Resource Partners przejmuje Nespertę

Resource Partners przejmuje Nespertę

Fundusze private equity wróciły na zakupy. W firmę Nesperta mocno zainwestować zamierza Resource Partners. Fundusz planuje odkupić od właściciela marek Semilac i HiHybrid 70 proc. udziałów.

Tomasz Gołębiewski, który zakładał firmę, pozostanie zaangażowany w Nespertę i zasiądzie w radzie nadzorczej.
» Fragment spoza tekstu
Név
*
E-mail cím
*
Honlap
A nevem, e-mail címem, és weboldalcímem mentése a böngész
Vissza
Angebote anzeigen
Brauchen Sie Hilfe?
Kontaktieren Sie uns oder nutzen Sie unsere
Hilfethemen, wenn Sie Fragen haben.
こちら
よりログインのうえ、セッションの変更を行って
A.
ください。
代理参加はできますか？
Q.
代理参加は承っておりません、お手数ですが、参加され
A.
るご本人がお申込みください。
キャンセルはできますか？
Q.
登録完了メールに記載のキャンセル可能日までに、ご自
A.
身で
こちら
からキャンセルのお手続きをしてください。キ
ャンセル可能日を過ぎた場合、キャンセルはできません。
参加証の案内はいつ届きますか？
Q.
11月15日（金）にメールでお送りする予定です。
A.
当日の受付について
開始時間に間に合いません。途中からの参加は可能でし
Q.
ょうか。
Wartości transakcji nie ujawniono, zgodę na jej przeprowadzenie będzie jeszcze musiał wyrazić UOKiK.

Plan funduszu: podwoić biznes Nesperty dzięki ekspansji w Europie Zachodniej.
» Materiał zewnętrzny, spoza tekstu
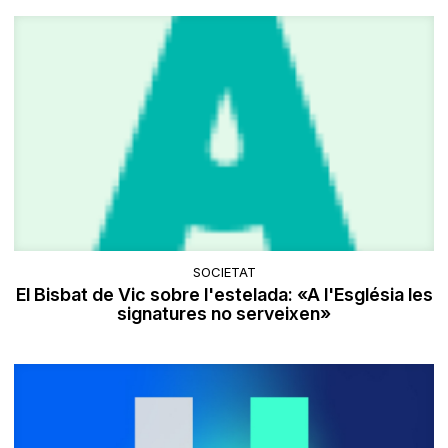
SOCIETAT
El Bisbat de Vic sobre l'estelada: «A l'Església les
signatures no serveixen»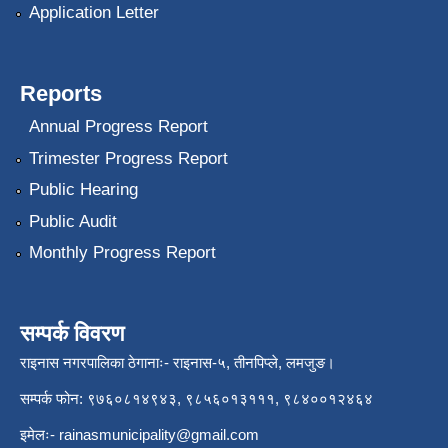
Application Letter
Reports
Annual Progress Report
Trimester Progress Report
Public Hearing
Public Audit
Monthly Progress Report
सम्पर्क विवरण
राइनास नगरपालिका ठेगानाः- राइनास-५, तीनपिप्ले, लमजुङ।
सम्पर्क फोन: ९७६०८१४९४३, ९८५६०१३१११, ९८४००१२४६४
इमेलः-
rainasmunicipality@gmail.com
- Rynek kosmetyczny jest na naszym radarze od wielu lat, mamy już w portfelu spółkę Torf Corporation, właściciela marki Tołpa. Celujemy w firmy, wyspecjalizowane w niszach rynkowych, i Nesperta idealnie spełnia te kryteria. Spółka w praktyce stworzyła w Polsce rynek lakierów hybrydowych, a jej model biznesowy i dystrybucyjny okazał się odporny na efekty pandemii. Będziemy chcieli znacząco zwiększyć skalę biznesu dzięki ekspansji w Europie Zachodniej. W ciągu 3-5 lat oczekujemy przynajmniej podwojenia przychodów przy utrzymaniu solidnych marż - mówi Aleksander Kacprzyk, partner zarządzający w Resource Partners.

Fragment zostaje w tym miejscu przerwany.